VANCOUVER – Less than 24 hours before planned job action was set to take place if no deal was struck, the union representing Metro Vancouver's bus and SeaBus drivers says talks have broken off.
Thursday morning, Unifor said that if an agreement wasn't settled by 8 a.m. on Nov. 1, transit operators wouldn't wear uniforms on the job and maintenance workers will refuse overtime shifts.
Shortly before 12:30 p.m., the union said talks had broken down.
"Unfortunately it became very clear that we're going to have to commit strike action tomorrow," said Gavin McGarrigle, Unifor western regional director and lead negotiator, after the talks ended.
"Minutes before we sat down with the company they were already putting out a press release saying we were trying to punish transit users, which of course is the last thing that we want to do."
McGarrigle claimed Coast Mountain Bus Company didn't adequately address wages or competitive issues within the company.
"Most importantly, they made no changes at all to the working condition language that had already been rejected by the union. That working condition language that they tabled means that no transit operator has a guaranteed minimum level of break time on any given shift."
If a deal isn't struck soon, McGarrigle said transit users will start to feel the impact.
"Transit users will see maintenance and SeaBus overtime ban commence, that will have a very quick impact on the service," he said.
"The transit system is much, much bigger than it was in 2001. A lot of people rely on transit. So if there is impact, we think it will be substantially worse than in 2001. It may not happen right away, but it very quickly could be a significant inconvenience to the public."
Ahead of contract talks on Thursday, CMBC urged the union to hold off on job action until a deal is struck.
"If the union proceeds with job action, it will only punish transit users in Metro Vancouver, many of whom rely on our system for their daily commute," CMBC president Michael McDaniel said in a statement.
"Without maintenance overtime, we will see bus and SeaBus service cancellations, affecting customers."
Speaking after the union's announcement that it would go forward with its job action, McDaniel told reporters the effects on transit users on Friday will be hard to predict. The overtime ban means that if a bus breaks down and there are no mechanics available to fix it during their regular hours, the bus will not be fixed, he said.
"There will be service cancellations, and while the effects will vary across the region, we will do our best to communicate all of those service disruptions through our many communication channels," McDaniel said.
The CMBC president also addressed the terms of its offer to the union, arguing that workers' concerns about wage competitiveness and break times are addressed within the employer's proposal.
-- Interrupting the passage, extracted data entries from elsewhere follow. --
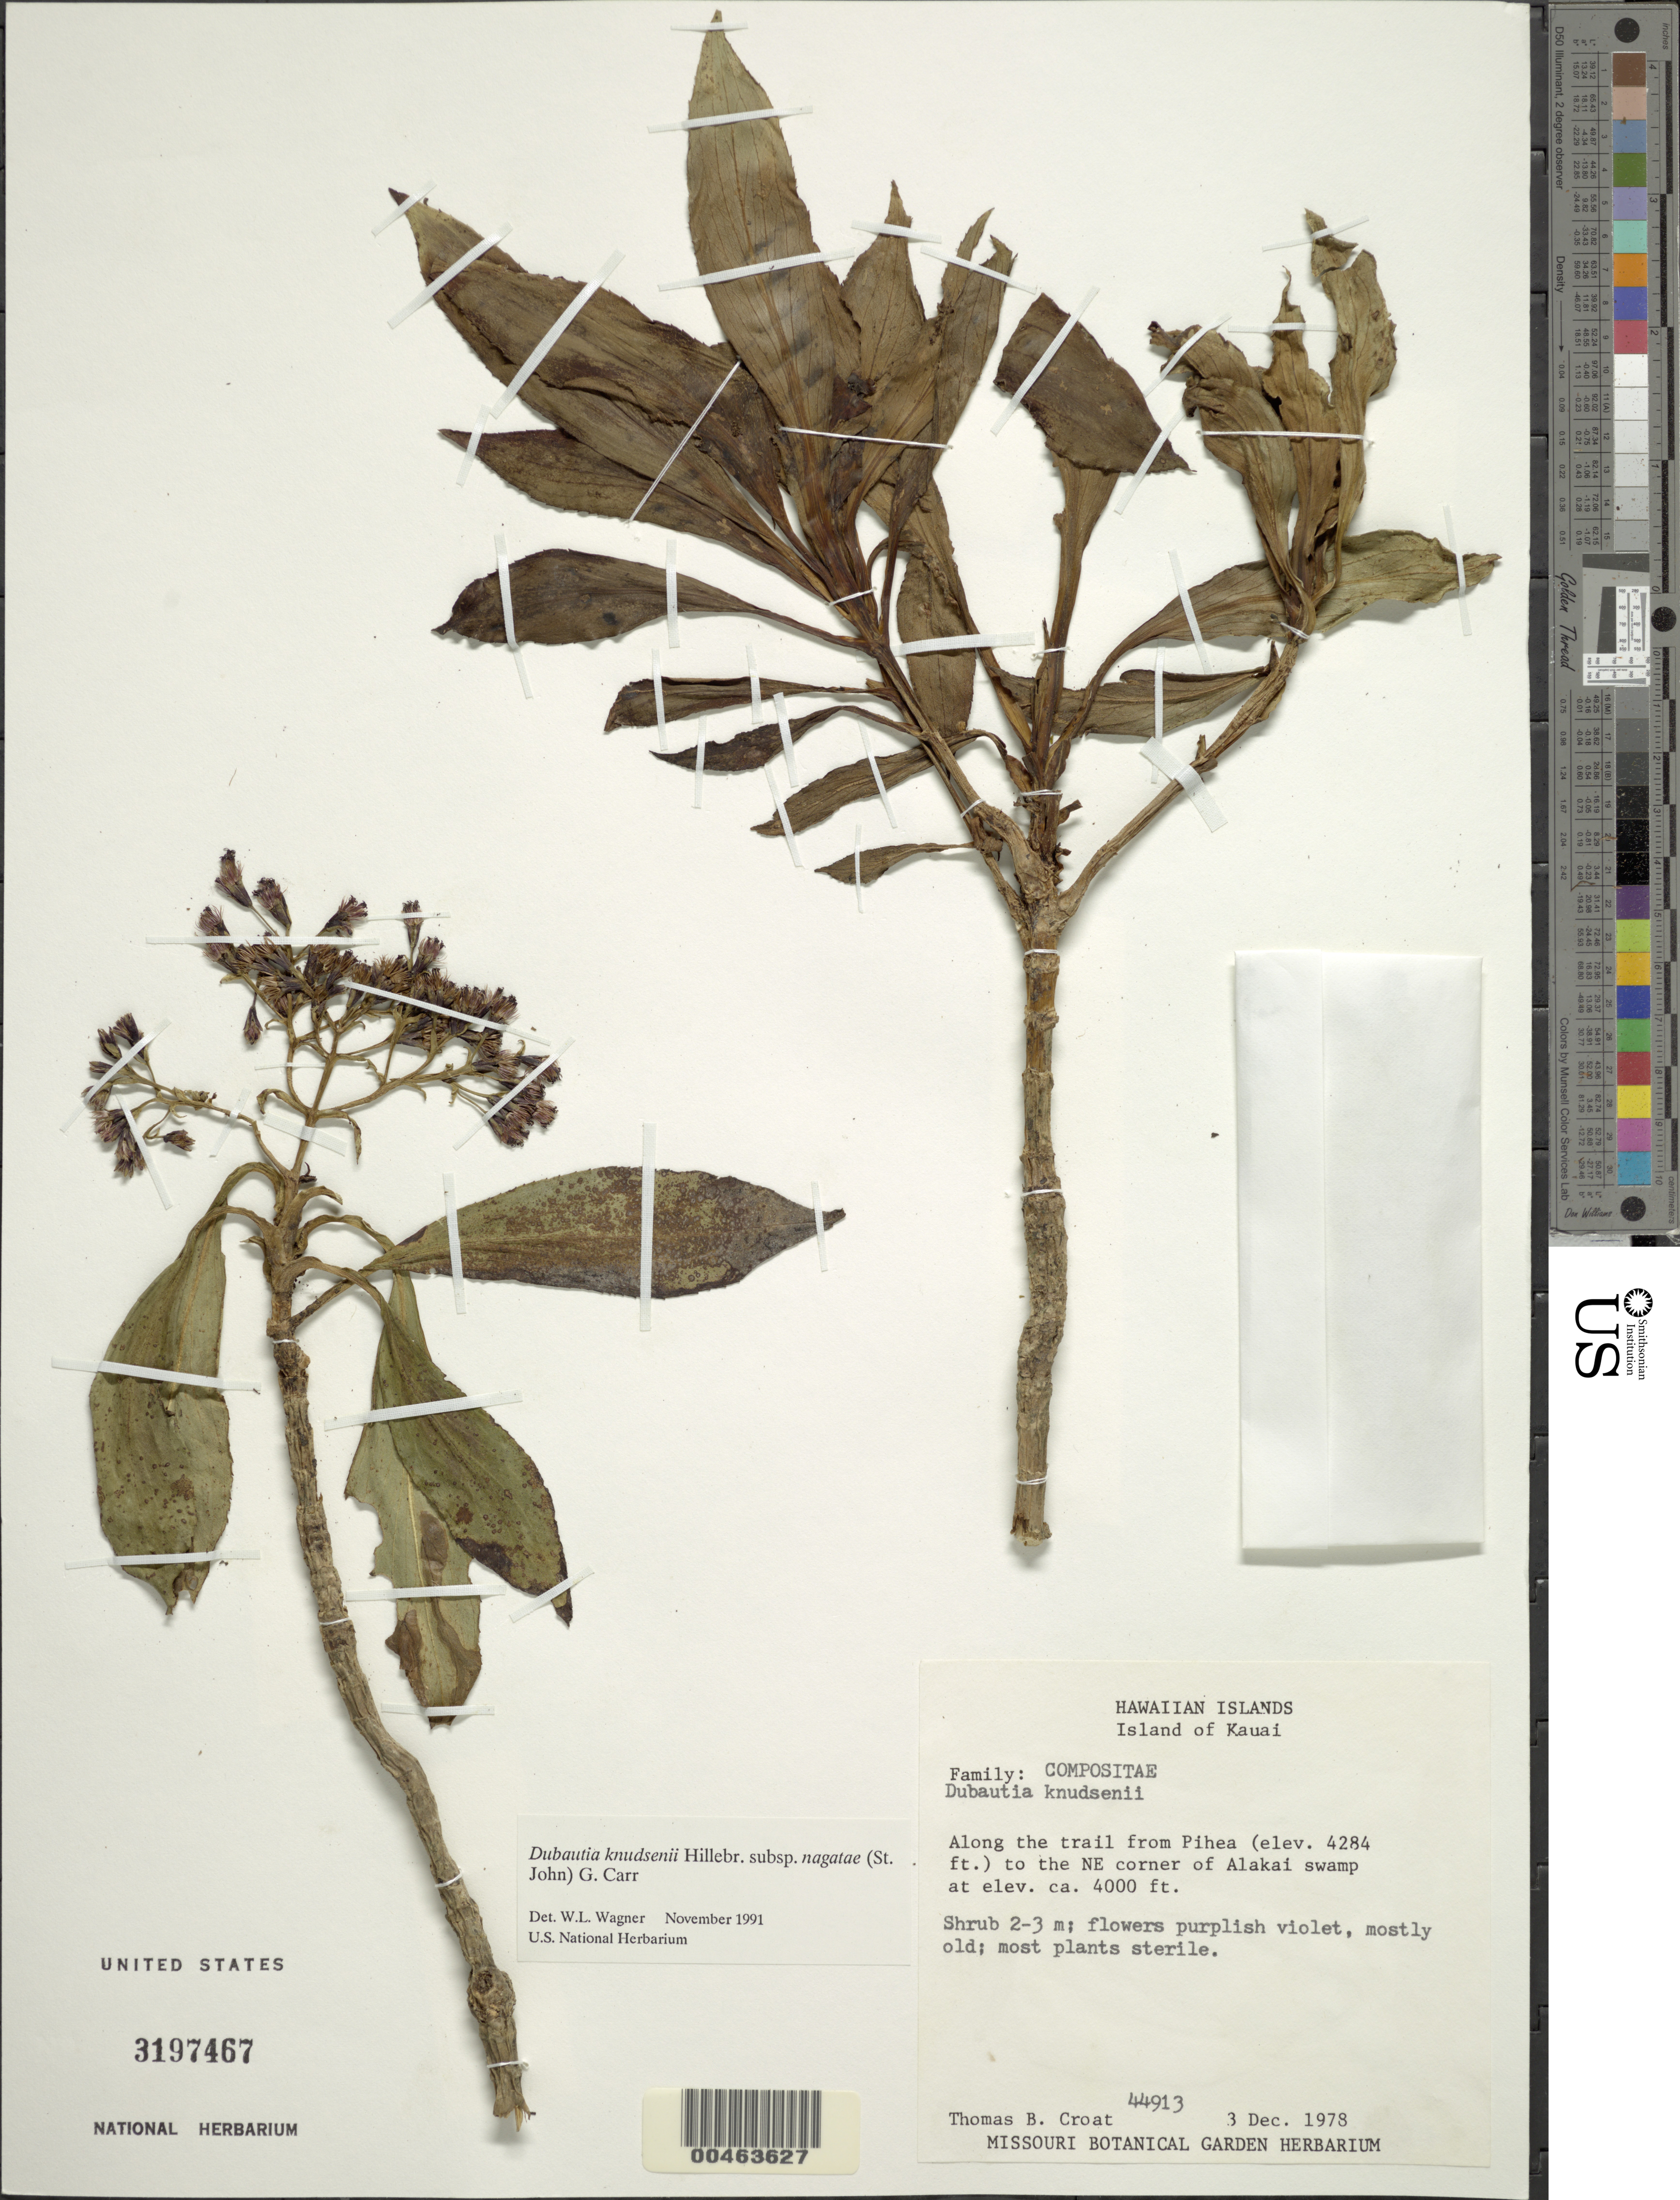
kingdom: Plantae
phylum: Tracheophyta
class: Magnoliopsida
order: Asterales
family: Asteraceae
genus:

"We've been negotiating in good faith with the union for 29 days," McDaniel said. "We've made many reasonable offers."
Among those offers are a 12-per-cent pay increase over four years for mechanics and a 10-per-cent increase over four years for bus drivers, as well as additional "recovery time" for drivers, McDaniel said.
Earlier this month, Unifor Local 111 voted 99 per cent in favour of striking after months of contract negotiations broke down on Oct. 3.
When the 72-hour strike notice was announced, McGarrigle told CTV News Vancouver there continues to be issues over wages, benefits and working conditions for bus drivers.
"They need to have time to go to the washroom, have a bite to eat, just simply reset themselves and they aren’t having the time to do that," McGarrigle said. "We need to make sure wages are fair and competitive and make sure generally they are respected by the company."
Unifor also said overcrowding on buses is also leading to safety concerns.
"It has an impact on their mental health," McGarrigle said. "When the passengers are feeling they are being passed up, when the drivers are being overworked eventually something's gotta give."
Before Unifor announced its plans, TransLink said it would use social media and its website to let transit users know if the system was going to be disrupted.
"It's important to note that only bus and SeaBus service is going to be affected by any job action Unifor undertakes," said Jill Drews, a spokesperson for TransLink on Wednesday.
The last time bus drivers walked off in Metro Vancouver was in 2001. That strike lasted four months.